"I've got some stuff here that will soothe it," he said.
"Just drink it down, and then see if you can get a sleep."
His tone was so gentle that had her pain been less severe Olga might have found room for amazement. As it was, she began very weakly to cry.
"Now don't be silly!" said Max. "You needn't move. I'll do it all."
He slipped his arm under the pillow, and lifted her. She commanded herself and drank from the medicine-glass he held to her lips.
"What queer stuff!" she said. "Is it—is it 'the pain-killer'?"
"What do you know about 'the pain-killer'?" he said.
She shrank a little at the question, and he did not pursue it. He laid her down again, settled the pillows, and left her.
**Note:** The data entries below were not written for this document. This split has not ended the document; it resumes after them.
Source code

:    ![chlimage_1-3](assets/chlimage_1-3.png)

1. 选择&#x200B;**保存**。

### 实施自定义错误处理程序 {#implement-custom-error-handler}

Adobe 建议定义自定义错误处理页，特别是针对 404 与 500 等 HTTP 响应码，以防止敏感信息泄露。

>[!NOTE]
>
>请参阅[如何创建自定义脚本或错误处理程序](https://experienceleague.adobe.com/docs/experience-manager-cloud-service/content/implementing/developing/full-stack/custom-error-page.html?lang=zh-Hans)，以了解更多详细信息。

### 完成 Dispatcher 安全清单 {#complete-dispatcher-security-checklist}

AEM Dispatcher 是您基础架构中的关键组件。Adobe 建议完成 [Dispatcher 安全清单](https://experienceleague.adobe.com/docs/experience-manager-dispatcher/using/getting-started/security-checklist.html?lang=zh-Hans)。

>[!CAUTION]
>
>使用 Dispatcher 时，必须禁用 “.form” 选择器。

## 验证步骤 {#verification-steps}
Olga lay very still. She felt as if a strange glow were dawning in her brain, a kind of mental radiance, inexpressibly wonderful, absorbing her pain as mist is absorbed by the sun. Gradually it grew and spread till the pain was all gone, swamped, forgotten, in this curious flood of warmth and ecstasy. It was the most marvellous sensation she had ever experienced. Her whole being thrilled responsive to the glow. It was as though a door had been opened somewhere above her and she were being drawn upwards by some invisible means, upwards and upwards, light as gossamer and strangely transcendentally happy, towards the warmth and brightness and wonder that lay beyond.
Up and still up her spirit seemed to soar. Of her body she was supremely, most blissfully, unconscious. She felt as one at the entrance of a dream-world, a world of unknown unimagined splendours, a world of golden atmosphere, of ineffable rapture, and she was floating up through the ether, eager-spirited, wrapt in delight.